Why IPv6 Matters for Your Security?
Internet experts and regulators have over the years warned that IPv4 was inadequate with its limited pool of addresses. IPv6, its successor, however, had the solution and feature required for the modern-day demand of the internet. It provided more connections, greater security, and broader integrity. It also could provide support to web-capable devices. IPv6 came in 1998, and in 2016 it marked the year when it could reach 10% of the total deployment.
IETF or the Internet Engineering Task Force developed the IPv6 to replace the IPv4. The primary feature of IPv6 was to increase the IP addresses to 128 bits, up from 32 bits. It allowed them more growth and relief from the shrinking network addresses available.
Given that out of the five Regional Internet Registries, four were out of the IPv4 space, and there is a secondary market for IPv4 network addresses but a cost higher than it would cost to use IPv6 instead.
Switching to IPv6 meant both financial costs and the requirement of effort and workforce. If the transition to the new protocol was done incorrectly, there was a risk of leaving gaping holes in the network security.
Therefore, planning is required because if one accidentally runs both IPv4 and IPv6, it could nullify the security that one sets up around the protocol. Consequently, security solutions must provide complete compatibility with the new IPv6 infrastructure.
The drawbacks of IPv4
When IPv4 got launched in 1981, it could provide four billion addresses that seemed more than enough considering the limited number of computers in those days. After four decades, the number of devices that connects to the internet is mind-boggling as it includes desktop computers, laptops, tablets, smartphones, television, games console, and even fridges and cars.
Even four billion network addresses available today are not looking enough to cater to the growing demands.
The advantages of IPv6
By using the 128- bit addresses, the IPv6 offers a much larger address pool. It can provide 340 undecillions compared to 4.3 billion available in the 32-bit addresses by IPv4.
The newly extended address pool allows scalability and introduces extra security features by making host scanning and identification difficult for hackers. So, with additional IP addresses, IPv6 also offers a range of benefits that includes performance, security, and integrity.
Security Benefits of IPv6
Encryption technology was present in Ipv4 as an optional feature and was optional, not universally used. The integrity-checking and encryption used in the VPNs today is a standard component available in IPv6 used for all the connections and supported by compatible systems and devices.
The increased adoption of IPv6 has made it difficult for hackers to attack the weak points in any network significantly more difficult.

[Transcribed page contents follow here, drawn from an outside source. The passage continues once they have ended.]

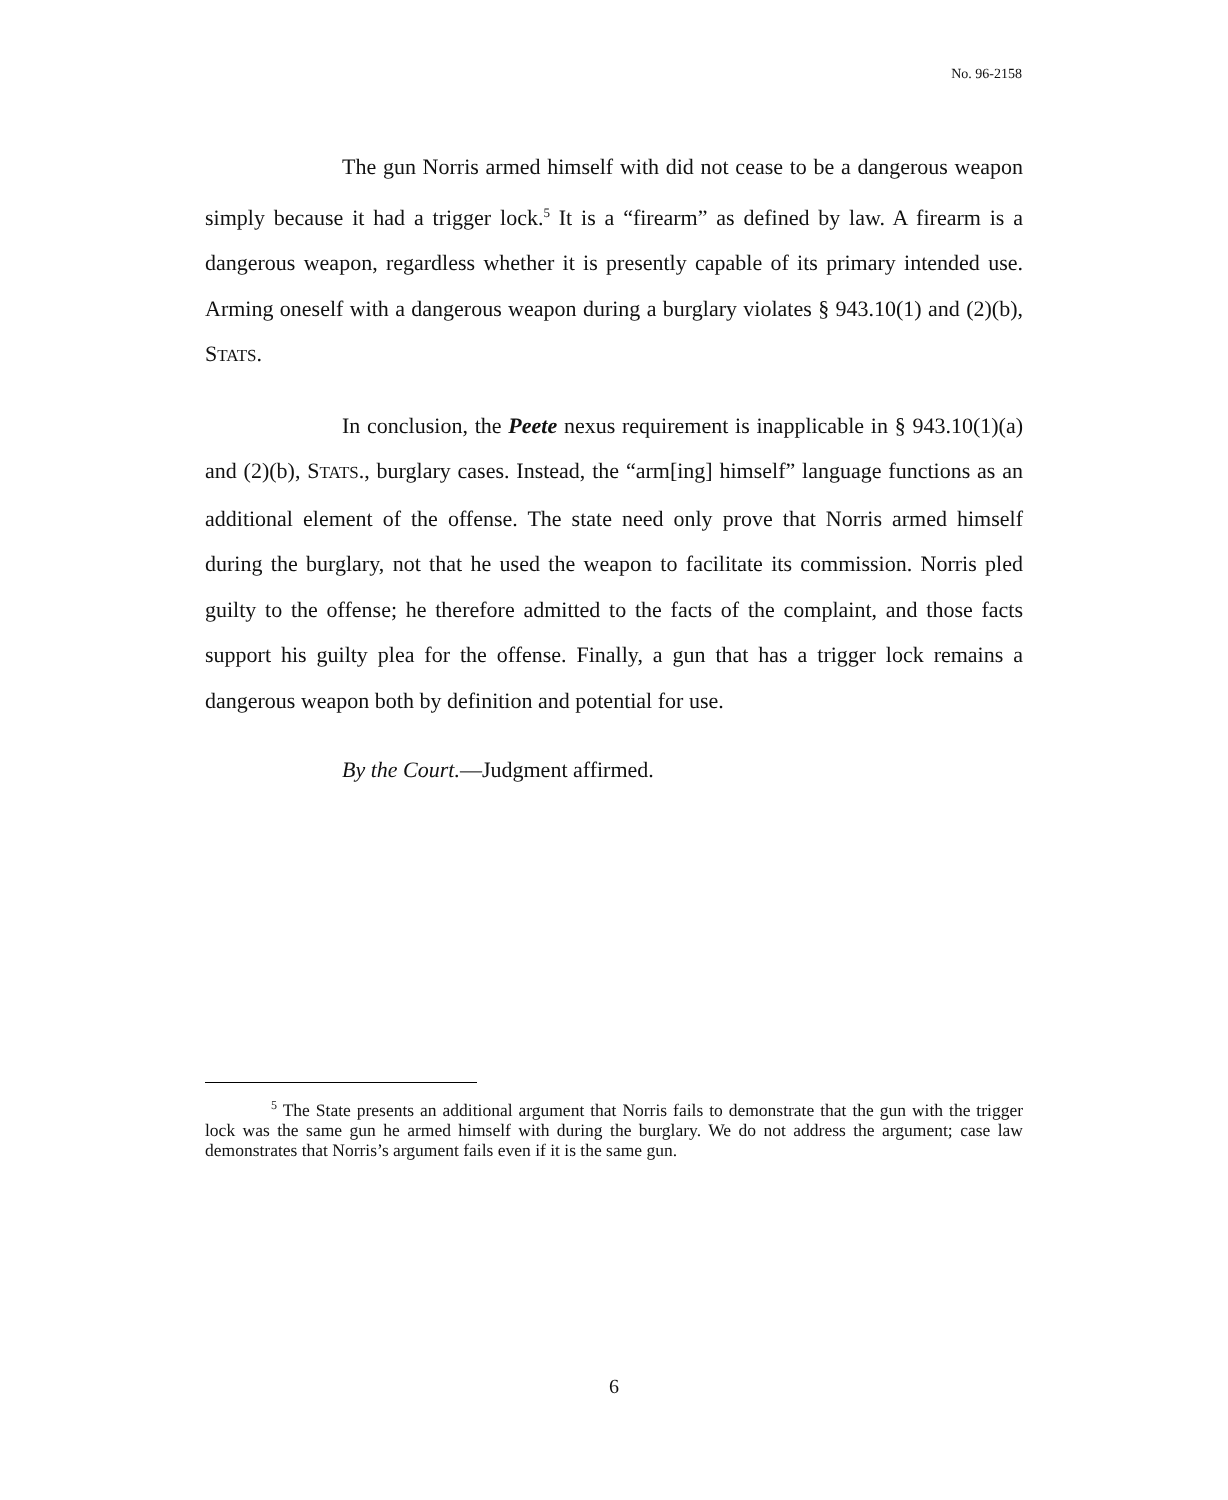No. 96-2158
The gun Norris armed himself with did not cease to be a dangerous weapon simply because it had a trigger lock.<sup>5</sup> It is a “firearm” as defined by law. A firearm is a dangerous weapon, regardless whether it is presently capable of its primary intended use. Arming oneself with a dangerous weapon during a burglary violates § 943.10(1) and (2)(b), STATS.
In conclusion, the Peete nexus requirement is inapplicable in § 943.10(1)(a) and (2)(b), STATS., burglary cases. Instead, the “arm[ing] himself” language functions as an additional element of the offense. The state need only prove that Norris armed himself during the burglary, not that he used the weapon to facilitate its commission. Norris pled guilty to the offense; he therefore admitted to the facts of the complaint, and those facts support his guilty plea for the offense. Finally, a gun that has a trigger lock remains a dangerous weapon both by definition and potential for use.
By the Court.—Judgment affirmed.
<sup>5</sup> The State presents an additional argument that Norris fails to demonstrate that the gun with the trigger lock was the same gun he armed himself with during the burglary. We do not address the argument; case law demonstrates that Norris’s argument fails even if it is the same gun.
6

IPv6 also supports secure name resolution. The SEND or Secure Neighbour Discovery protocol allows it to confirm the host's identity during connection time by using cryptographic confirmation. It ensures that the Address Resolution Protocol (ARP) poisoning and types of name-based attacks are complicated. Though it is not a replacement for service or application layer verification, it still improves trust during connections. In IPv4, it was easy for hackers to redirect traffic between legitimate hosts and then manipulate their conversation or observe it. IPv6 makes this redirection extremely hard now.
The extra security depends entirely upon the proper design and its implementation. It makes more effort needed to implement the complex though the flexible infrastructure of IPv6. Nevertheless, if it gets configured properly, then it is seen that IPv6 networking is more secure than IPv4.
Drawbacks with Ipv6
It is observed that the IPv6-based command and control capabilities have been affected by malware. So, if one's server enables IPv6 by default but the corresponding firewall does not, which is possible in many cases, there are more chances of malicious attacks.

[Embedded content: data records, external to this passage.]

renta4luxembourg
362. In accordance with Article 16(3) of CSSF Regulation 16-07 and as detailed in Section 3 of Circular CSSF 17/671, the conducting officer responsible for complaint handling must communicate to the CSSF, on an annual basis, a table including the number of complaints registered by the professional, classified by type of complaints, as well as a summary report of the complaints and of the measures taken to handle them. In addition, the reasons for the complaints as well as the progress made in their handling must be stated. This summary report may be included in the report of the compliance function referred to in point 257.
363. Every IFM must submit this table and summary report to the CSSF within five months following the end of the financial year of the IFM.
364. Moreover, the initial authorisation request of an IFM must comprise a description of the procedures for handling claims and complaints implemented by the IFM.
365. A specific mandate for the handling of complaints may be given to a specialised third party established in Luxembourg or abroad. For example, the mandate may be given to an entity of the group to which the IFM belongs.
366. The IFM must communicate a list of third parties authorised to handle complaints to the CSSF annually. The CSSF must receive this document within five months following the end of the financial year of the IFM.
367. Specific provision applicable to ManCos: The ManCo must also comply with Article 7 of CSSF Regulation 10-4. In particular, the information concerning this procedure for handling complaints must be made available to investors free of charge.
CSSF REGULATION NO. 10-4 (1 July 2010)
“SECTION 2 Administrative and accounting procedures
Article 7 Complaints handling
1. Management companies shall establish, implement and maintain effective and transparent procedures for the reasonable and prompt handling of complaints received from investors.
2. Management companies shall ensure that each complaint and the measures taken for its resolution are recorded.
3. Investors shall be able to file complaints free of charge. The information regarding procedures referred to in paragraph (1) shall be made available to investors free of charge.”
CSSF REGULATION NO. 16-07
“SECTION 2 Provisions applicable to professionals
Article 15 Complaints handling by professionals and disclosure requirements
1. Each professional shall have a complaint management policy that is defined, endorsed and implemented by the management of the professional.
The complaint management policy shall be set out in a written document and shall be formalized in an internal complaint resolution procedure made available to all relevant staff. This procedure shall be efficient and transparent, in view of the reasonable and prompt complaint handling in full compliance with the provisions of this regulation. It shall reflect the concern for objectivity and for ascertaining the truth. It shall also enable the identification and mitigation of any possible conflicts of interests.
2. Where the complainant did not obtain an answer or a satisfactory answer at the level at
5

Proper configuration and deployment is critical issues. There is no point in implementing IPv6 the same way as Ipv4, as it is guaranteed to cause problems. IT administrators need to learn new methods in networking, right from simple monitoring of security logs to network troubleshooting and configuring firewalls.

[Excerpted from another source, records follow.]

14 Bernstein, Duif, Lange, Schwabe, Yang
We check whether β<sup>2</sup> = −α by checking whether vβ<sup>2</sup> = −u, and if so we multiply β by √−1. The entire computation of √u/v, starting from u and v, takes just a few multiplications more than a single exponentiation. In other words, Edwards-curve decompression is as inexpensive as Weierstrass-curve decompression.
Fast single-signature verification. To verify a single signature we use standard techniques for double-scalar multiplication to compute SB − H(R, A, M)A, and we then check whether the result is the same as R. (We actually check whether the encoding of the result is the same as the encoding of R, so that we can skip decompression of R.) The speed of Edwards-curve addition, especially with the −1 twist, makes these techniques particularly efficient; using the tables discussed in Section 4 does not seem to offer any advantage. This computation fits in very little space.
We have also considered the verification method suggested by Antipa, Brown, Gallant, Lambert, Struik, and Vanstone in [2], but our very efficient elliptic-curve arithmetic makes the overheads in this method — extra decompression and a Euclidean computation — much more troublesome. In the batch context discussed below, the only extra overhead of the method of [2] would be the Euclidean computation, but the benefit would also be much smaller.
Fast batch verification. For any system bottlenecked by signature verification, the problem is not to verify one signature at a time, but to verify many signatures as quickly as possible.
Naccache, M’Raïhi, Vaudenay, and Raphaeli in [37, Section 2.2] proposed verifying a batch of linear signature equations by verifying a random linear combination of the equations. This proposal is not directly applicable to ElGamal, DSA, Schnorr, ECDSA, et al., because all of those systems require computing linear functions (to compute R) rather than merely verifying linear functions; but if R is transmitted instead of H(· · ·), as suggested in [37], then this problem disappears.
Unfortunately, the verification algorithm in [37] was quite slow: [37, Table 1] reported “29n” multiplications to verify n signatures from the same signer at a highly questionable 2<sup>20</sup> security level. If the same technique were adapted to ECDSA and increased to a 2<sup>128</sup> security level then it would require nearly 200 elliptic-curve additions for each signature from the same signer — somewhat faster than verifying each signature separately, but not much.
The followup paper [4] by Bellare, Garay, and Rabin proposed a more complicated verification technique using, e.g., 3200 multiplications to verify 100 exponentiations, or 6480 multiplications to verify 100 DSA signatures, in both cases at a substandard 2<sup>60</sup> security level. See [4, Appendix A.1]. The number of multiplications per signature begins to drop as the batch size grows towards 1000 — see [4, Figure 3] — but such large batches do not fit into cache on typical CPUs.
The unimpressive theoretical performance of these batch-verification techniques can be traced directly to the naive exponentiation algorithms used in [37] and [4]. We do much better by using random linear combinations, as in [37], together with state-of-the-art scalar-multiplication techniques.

There is scope for mistakes and confusion as one switch from IPv4 to Ipv6. One cannot just do an instant switch to Ipv6. There must be partial adoption, like using tunnelling technologies to transport Ipv6 over Ipv4. This workaround is another likely source of security gaps resulting from misconfigurations and confusion. The large-scale adoption of IPv6 has made it challenging for cybercriminals to analyse how to penetrate the built-in security.
Help from Service providers
Many security products need to upgrade and adapt to new networking patterns. It includes transport mediums for updates, look-ups, reporting, and management of the objective of continuous scanning and protection features.
As new vulnerabilities, and unknown threat vectors, evolve, service providers must be ready to face the challenges.
They must provide complete support for IPv6 and stay alert for the new dangers that IPv6 may bring.
Finally, what to do?
All businesses should consider the adoption of IPv6 if they have not done so far. When switching over to the new protocol, it is essential to confirm that the entire networking infrastructure is up to date and compatible. One should not hurry to implement IPv6 if not fully ready. Many platforms come with a default IPv6. However, it should not be switched on until properly configured and compatible. For example, many firewalls focus exclusively on IPv4 and do not filter IPv6 traffic, thus leaving the systems exposed. Also, one needs to ensure that desktop security includes data loss prevention and web security.
The question is of “when,” not “if,” when it comes to IPv6 configuration. Many services like Facebook, Google uses IPv6, among other several large ISPs. Web service providers and telecommunications are actively migrating with mobile operators, pushing for more comprehensive IPv6 implementation to support high-speed networks.